Originally Posted by davel1971
I understand that, but a 15amp should blow at 12-13amps, that sure won't melt a 30 amp plug
Howdy davel1971, I'm not sure I am following you here.
As stated, not all circuit breakers trip at their specified amperage, as the article points out. If they always tripped on the low side, then you may not see the overheating. However, when they don't trip till the amps are high for the cords/adapters, then you are going to see melted plugs, similar to the OP. There are also other factors that can come into play. Besides loose/bad connections.... Lengths of extension cords/low campground voltage can increase amperage.

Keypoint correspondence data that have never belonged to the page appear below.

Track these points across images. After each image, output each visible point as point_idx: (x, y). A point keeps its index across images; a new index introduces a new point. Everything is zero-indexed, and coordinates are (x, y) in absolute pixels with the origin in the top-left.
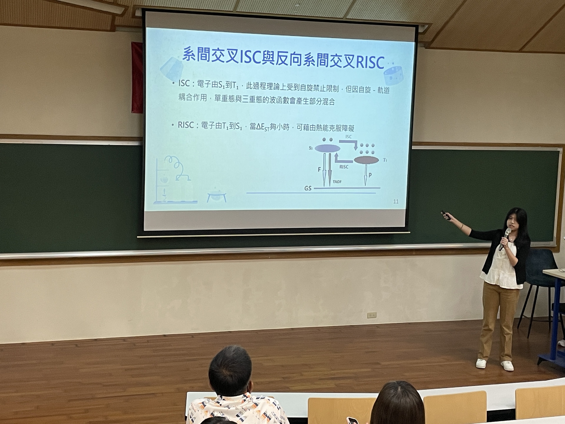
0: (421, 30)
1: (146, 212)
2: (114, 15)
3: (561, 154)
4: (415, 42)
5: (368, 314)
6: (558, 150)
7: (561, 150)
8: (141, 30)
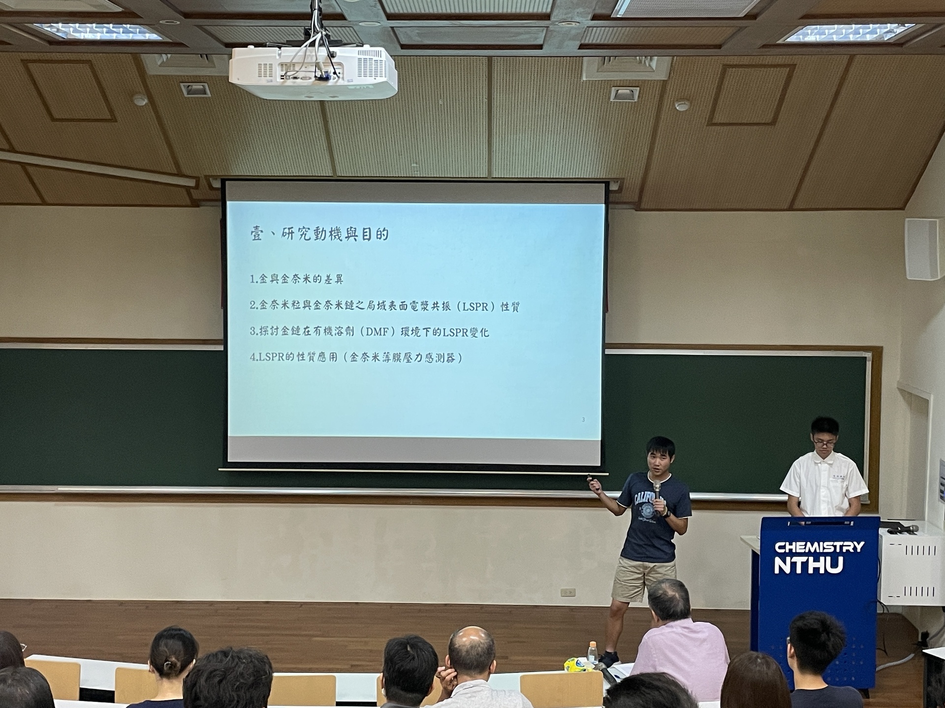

It has even been pointed out in these forums a few times, that not all the chinese made adapters are up to par, and melt easier since they aren't UL rated like the better adapters are.
Here is another article concerning this with more links:
Why Did My R.V. Adapter Plug Melt? My 125V 30A to 125V 15A got very hot.
The OP has since stated he was actually using an adapter to plug into a 50 amp connection, so my guess at the time doesn't apply now, but if he doesn't mind us carrying on this conversation.......we can continue it here.
Eklc, if you consider this a thread hijack, I will move it over into it's own thread.
One of the more important things, and has been pointed out here which would apply to the use of any adapter..... is to limit your loads in the RV to make sure you don't exceed the max amps of the RV or outlet.
If using a 30 amp RV, don't exceed 30 amps when plugged into a 30 amp or 50 amp (with adapter) outlet.
If plugged into a 15 amp (with adapter) don't exceed using 15 amps worth of stuff (an air-conditioner can sometimes cause problems here).
Same rules apply with a 50 amp RV, and using adapters to plug into 30 or 15 amp outlets.
It's a good idea to learn and get a good guesstimation of just how much power each thing in the RV consumes...and thus physically limit yourself......and not just place pure blind faith in a breaker tripping.